Les prochaines risquent d’être encore plus embêtantes pour le gouvernement fédéral. Nous allons sans doute apprendre, documents à l’appui, que le CST espionne largement les Canadiens.

En 2011, alors qu’il était ministre de la Défense, Peter Mackay, a signé une directive ministérielle autorisant le Centre à mettre en œuvre un programme qui recueille des métadonnées sur les communications téléphoniques et informatiques des Canadiens. Sans mentionner directement cette initiative, le commissaire au CST, chargé de s’assurer qu’il fonctionne légalement, le juge à la retraite Robert Décary, écrit dans son rapport annuel qu’il n’est pas en mesure de vraiment déterminer si le Centre enfreint la loi. Il l’appelle à une plus grande transparence. Et le bon juge ne peut pas tout dire. Le ministre de la Défense et le CST lui-même doivent approuver le rapport qu’il transmet au Parlement. Le juge Décary n’a que onze employés, dont six enquêteurs, pour surveiller une organisation qui produit plus de données que l’ensemble des banques canadiennes réunies.

Dans les faits, l’écoule électronique des Canadiens se poursuit depuis des décennies. Dans un reportage au Téléjournal de Radio-Canada, le 21 octobre 1994, je révélais que le CST possédait la base de données MDN/P-PU-040 qui contenait, selon un annuaire descriptif, des « renseignements personnels et d’aspects délicats ». À la catégorie des personnes susceptibles d’être fichées, l’annuaire était on ne peut plus clair : « Ensemble de la population canadienne ». On précisait également que les dossiers contenus dans cette base de données ultrasecrète étaient conservés indéfiniment et qu’ils étaient spécifiquement exemptés de toutes les lois sur la protection des renseignements personnels et sur l’accès à l’information par un décret spécial du gouverneur en conseil.
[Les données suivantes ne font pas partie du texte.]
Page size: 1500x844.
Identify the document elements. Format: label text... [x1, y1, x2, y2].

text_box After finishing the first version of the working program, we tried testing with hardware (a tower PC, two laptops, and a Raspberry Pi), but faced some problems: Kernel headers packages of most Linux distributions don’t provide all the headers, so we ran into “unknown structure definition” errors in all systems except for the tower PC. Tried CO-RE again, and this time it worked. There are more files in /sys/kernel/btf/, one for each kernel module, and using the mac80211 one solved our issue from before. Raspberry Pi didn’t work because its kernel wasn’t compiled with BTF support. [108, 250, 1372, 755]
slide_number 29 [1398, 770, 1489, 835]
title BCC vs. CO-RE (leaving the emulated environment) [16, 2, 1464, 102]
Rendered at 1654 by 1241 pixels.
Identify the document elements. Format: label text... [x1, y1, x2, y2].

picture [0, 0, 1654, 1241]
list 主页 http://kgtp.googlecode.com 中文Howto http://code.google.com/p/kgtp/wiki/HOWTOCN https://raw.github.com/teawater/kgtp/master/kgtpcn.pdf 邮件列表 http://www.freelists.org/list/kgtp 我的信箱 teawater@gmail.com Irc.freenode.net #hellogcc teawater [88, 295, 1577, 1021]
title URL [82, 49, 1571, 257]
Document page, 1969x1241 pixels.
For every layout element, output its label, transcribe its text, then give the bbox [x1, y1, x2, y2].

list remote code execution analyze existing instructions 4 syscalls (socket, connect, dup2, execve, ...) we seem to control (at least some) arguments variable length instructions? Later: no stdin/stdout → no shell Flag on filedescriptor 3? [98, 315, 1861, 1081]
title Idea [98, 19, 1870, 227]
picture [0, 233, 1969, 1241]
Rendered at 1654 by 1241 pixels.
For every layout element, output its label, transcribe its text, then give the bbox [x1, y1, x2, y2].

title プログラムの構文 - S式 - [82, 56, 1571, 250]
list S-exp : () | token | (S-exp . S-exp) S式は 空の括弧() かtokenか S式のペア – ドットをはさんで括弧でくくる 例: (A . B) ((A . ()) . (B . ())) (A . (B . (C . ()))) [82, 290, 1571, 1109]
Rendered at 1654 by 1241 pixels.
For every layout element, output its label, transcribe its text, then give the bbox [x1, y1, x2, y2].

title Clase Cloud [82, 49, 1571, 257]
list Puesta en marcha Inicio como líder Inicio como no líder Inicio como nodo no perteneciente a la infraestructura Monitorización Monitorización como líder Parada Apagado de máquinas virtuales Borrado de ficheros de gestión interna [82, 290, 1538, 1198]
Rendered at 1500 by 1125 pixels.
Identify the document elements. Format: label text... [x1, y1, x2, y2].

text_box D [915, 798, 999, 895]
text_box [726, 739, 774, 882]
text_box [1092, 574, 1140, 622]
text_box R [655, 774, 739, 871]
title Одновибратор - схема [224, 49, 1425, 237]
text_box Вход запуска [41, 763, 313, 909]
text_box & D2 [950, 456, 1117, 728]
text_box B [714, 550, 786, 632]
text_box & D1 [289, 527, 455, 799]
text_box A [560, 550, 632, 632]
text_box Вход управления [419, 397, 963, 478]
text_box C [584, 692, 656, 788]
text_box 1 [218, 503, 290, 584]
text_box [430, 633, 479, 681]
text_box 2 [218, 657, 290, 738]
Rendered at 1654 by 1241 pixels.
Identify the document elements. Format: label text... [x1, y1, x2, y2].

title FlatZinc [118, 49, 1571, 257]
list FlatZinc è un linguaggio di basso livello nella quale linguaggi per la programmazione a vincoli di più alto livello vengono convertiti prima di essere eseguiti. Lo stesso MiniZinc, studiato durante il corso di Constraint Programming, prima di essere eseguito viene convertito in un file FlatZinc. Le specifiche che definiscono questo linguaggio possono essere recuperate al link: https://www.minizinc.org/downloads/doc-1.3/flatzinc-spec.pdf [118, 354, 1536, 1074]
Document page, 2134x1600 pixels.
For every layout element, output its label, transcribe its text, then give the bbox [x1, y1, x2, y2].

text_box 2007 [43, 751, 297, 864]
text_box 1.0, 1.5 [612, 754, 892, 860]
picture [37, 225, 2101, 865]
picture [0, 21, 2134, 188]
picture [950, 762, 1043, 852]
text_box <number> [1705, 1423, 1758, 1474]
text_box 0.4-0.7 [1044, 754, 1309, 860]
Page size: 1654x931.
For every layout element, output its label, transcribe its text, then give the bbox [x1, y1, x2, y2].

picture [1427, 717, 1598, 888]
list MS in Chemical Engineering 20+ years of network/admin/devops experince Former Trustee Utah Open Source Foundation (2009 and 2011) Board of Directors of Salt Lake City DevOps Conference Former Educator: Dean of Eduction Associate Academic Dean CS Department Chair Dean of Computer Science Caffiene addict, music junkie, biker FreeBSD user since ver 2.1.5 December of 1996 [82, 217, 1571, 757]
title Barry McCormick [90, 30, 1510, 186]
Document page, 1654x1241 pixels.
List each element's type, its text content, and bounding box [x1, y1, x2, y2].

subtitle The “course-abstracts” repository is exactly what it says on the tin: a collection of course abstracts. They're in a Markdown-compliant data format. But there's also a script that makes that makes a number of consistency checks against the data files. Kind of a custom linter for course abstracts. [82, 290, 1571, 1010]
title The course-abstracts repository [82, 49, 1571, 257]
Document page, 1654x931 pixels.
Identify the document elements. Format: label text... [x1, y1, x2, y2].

Je révélais que des dossiers sur le premier ministre du Québec Jacques Parizeau et de sa ministre Louise Beaudoin y figuraient.

À la suite de mon reportage, Lucien Bouchard, alors chef du Bloc québécois et de l’opposition officielle, avait réclamé aux Communes une commission d’enquête sur les activités du CST. Le premier ministre Chrétien avait répondu que personnellement, il n’avait jamais demandé que l’on espionne quelque politicien que ce soit au Canada. Ses propos avaient laissé perplexe le whip du Bloc, Michel Gauthier, qui avait souligné que le fait que Chrétien dise qu’il ne l’avait pas fait « personnellement » n’était pas très rassurant.

Des sources m’avaient confié que le CST espionnait le gouvernement du Québec à partir de postes d’écoute à la Citadelle de Québec ou au Manège militaire, juste derrière le « bunker » où se trouvent les bureaux du premier ministre et du Conseil exécutif.

À la suite de mes révélations et de celles de d’autres journalistes sur les opérations intérieures du CST, le gouvernement Chrétien a décidé en 1996 de créer le poste de Commissaire au CST. Comme on l’a vu plus haut, le juge Robert Décary, qui occupe actuellement la fonction, estime que sa surveillance du Centre est incomplète.

Le commissaire au CST devrait se rapporter directement au Parlement qui devrait pouvoir interroger ses responsables en commission parlementaire. Mais cela ne se fera jamais. Les partenaires américains et britanniques du CST, avec qui il vit en osmose, s’y opposeraient farouchement.